Seamus Fitzgerald has chosen the Premiership Rugby Scholarship programme to tool up for the challenge of growing the game in Hawaii.
Having played rugby for decades in New Zealand, the switch to the central Pacific island was a significant change in environment for the coach.
The 46-year-old’s mission to rear a rugby culture in the U.S state will be given a greater boost through the Premiership Rugby Scholarship programme.
“I am always interested in how we take principles and values in life and apply them to the sport – I’d like to focus on that.
“I also want to see how the teams build character, but more importantly I will be looking at how they develop game plans – and how they run them.”
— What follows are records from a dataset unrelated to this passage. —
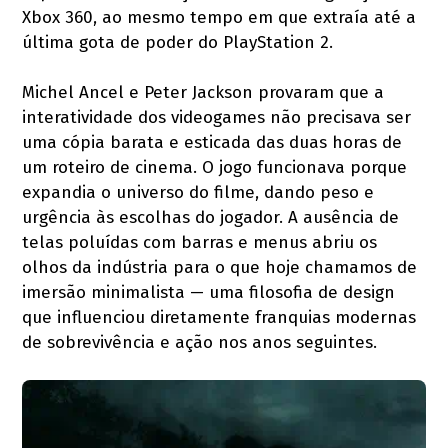
Xbox 360, ao mesmo tempo em que extraía até a
última gota de poder do PlayStation 2.
Michel Ancel e Peter Jackson provaram que a
interatividade dos videogames não precisava ser
uma cópia barata e esticada das duas horas de
um roteiro de cinema. O jogo funcionava porque
expandia o universo do filme, dando peso e
urgência às escolhas do jogador. A ausência de
telas poluídas com barras e menus abriu os
olhos da indústria para o que hoje chamamos de
imersão minimalista — uma filosofia de design
que influenciou diretamente franquias modernas
de sobrevivência e ação nos anos seguintes.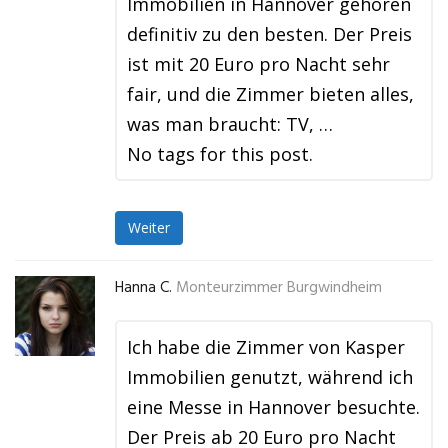
Immobilien in Hannover gehören
definitiv zu den besten. Der Preis
ist mit 20 Euro pro Nacht sehr
fair, und die Zimmer bieten alles,
was man braucht: TV, …
No tags for this post.
Weiter
Hanna C.
Monteurzimmer Burgwindheim
Ich habe die Zimmer von Kasper
Immobilien genutzt, während ich
eine Messe in Hannover besuchte.
Der Preis ab 20 Euro pro Nacht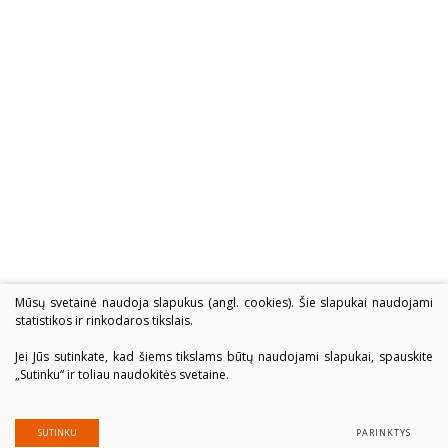
Mūsų svetainė naudoja slapukus (angl. cookies). Šie slapukai naudojami
statistikos ir rinkodaros tikslais.
Jei Jūs sutinkate, kad šiems tikslams būtų naudojami slapukai, spauskite
„Sutinku“ ir toliau naudokitės svetaine.
SUTINKU
PARINKTYS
Seamus is part of a cohort of players and coaches travelling from the US to the UK for the once-in-a-lifetime chance to learn about coaching techniques, video analysis and team cultures from those who do it day in day out at Premiership Rugby clubs.
The initiative is run by Premiership Rugby in partnership with the Friends of the British Council and USA Rugby and aims to grow the sport in the US.
Coaches will also learn about and engage with Premiership Rugby’s award-winning community programs that use rugby as a tool for social change, covering all methodologies used in these life changing initiatives.
Coaches will gain insight into various ways Premiership Rugby clubs are engaging their players, fans and communities to instil the core values of rugby.
The Laie-based coach will bring a wealth of experience with him – since moving to Hawaii, he became the head coach of the successful Kahuku Rugby Club and the Game Plan Academy programme director at Brigham Young-Hawaii university.
He made the side a formidable force – Kahuku became the first Hawaiian club team to be invited to national tournaments and are, arguably, the island’s most successful sports club in recent years.
But while elite development hasn’t been an issue, Fitzgerald still has big plans to grow the participation – which is where he feels sessions at Harlequins, London Irish and Saracens can help.
“We’ve started a new youth rugby club – for both boys and girls – in an attempt to spread rugby and get more people involved,” he said.
“I believed the more success that we had, the more we would grow the game – but while we used to have five clubs on the island, there’s only one left. The game ended up being killed instead.
“I hope the programme can give me some valuable knowledge to take back to help rebuild rugby on our island.”